Maria grijnst nieuwsgierig, „Maar jullie hebben toch seks?”
„Hé, dat gaat jullie helemaal niets aan!”
„Doe niet zo moeilijk, Flori. We zijn gewoon blij voor je of niet?”, kijkt Maria naar de anderen. Sandra en Elena knikken overtuigend. Martin interesseert het niet zo. Tom en Alex hebben alleen oog voor hun spel, maar Maria zoekt bevestiging met een duivelse grijns, „Hé, jongens, zijn jullie ook niet blij voor Flori?”

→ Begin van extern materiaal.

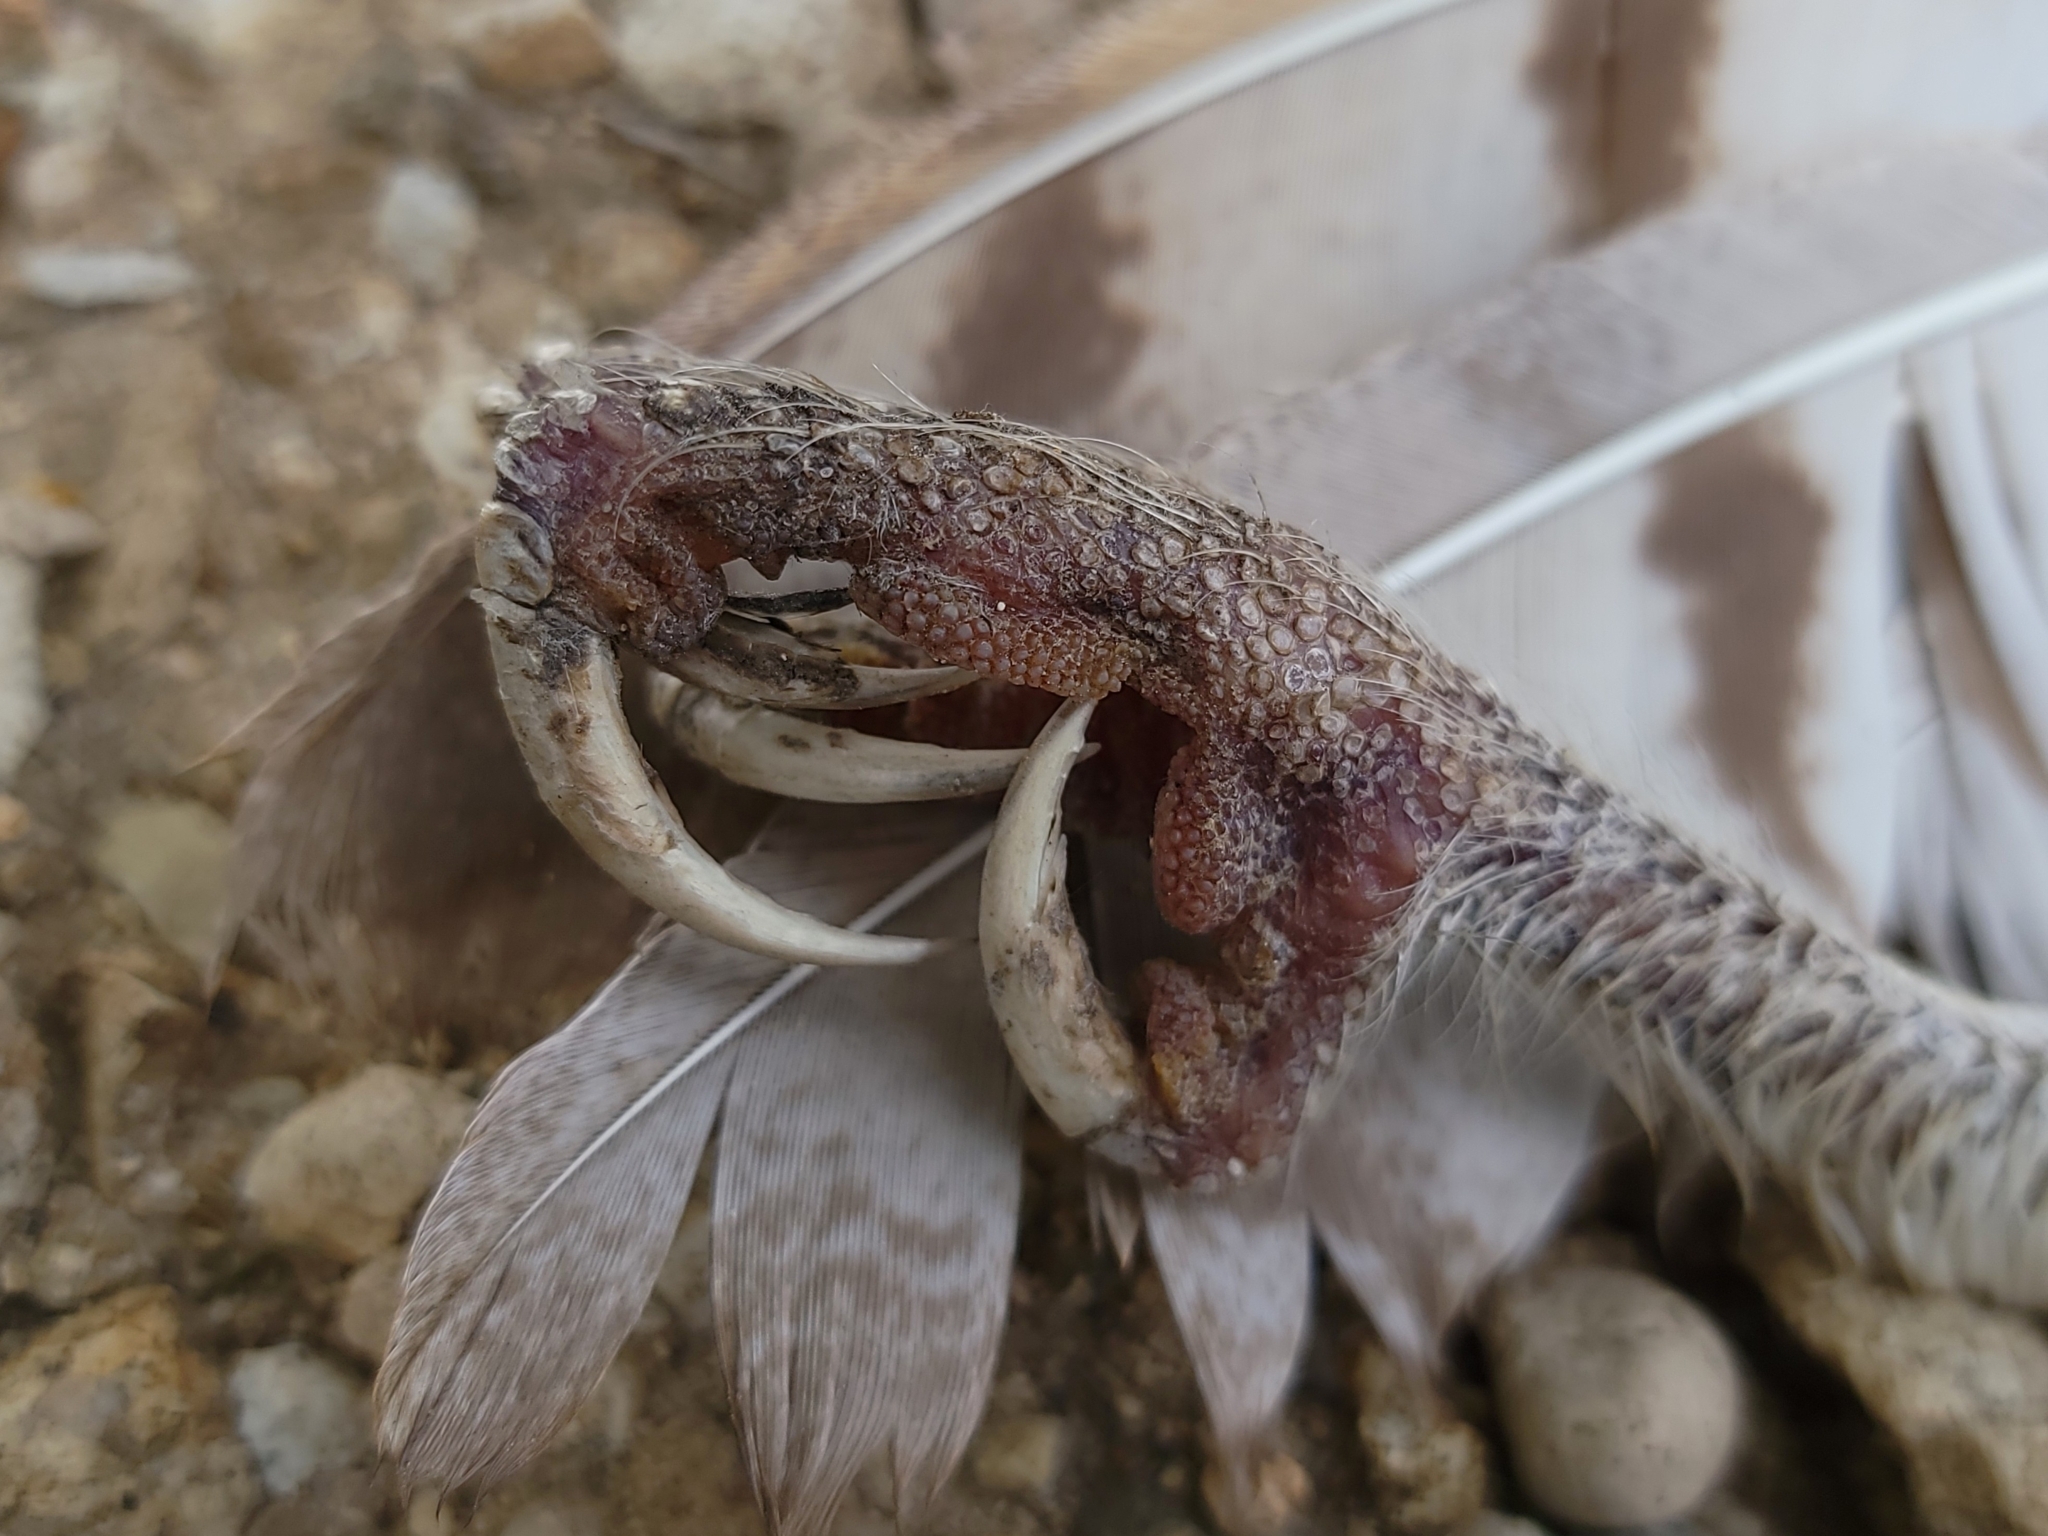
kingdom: Animalia
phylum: Chordata
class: Aves
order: Strigiformes
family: Tytonidae
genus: Tyto
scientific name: Tyto alba
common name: Barn owl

Florian heeft geen idee wat erger is. Maria, die ontdekt, dat haar broer en hij veel meer hebben gedaan, dan zij denkt. Of Alex, die nu opspringt en met een neutraal gezicht naar zijn kamer verdwijnt, maar eerst nog meldt, dat hij alles goed vindt. Waarschijnlijker is een Alex, die niets zegt, terwijl iedereen naar Alex kijkt. Het opgelaten gevoel komt dubbel zo hard terug bij Florian. De twee jongens op de vloer reageren totaal niet. De deurbel gaat en deze keer is Florian wel alert genoeg.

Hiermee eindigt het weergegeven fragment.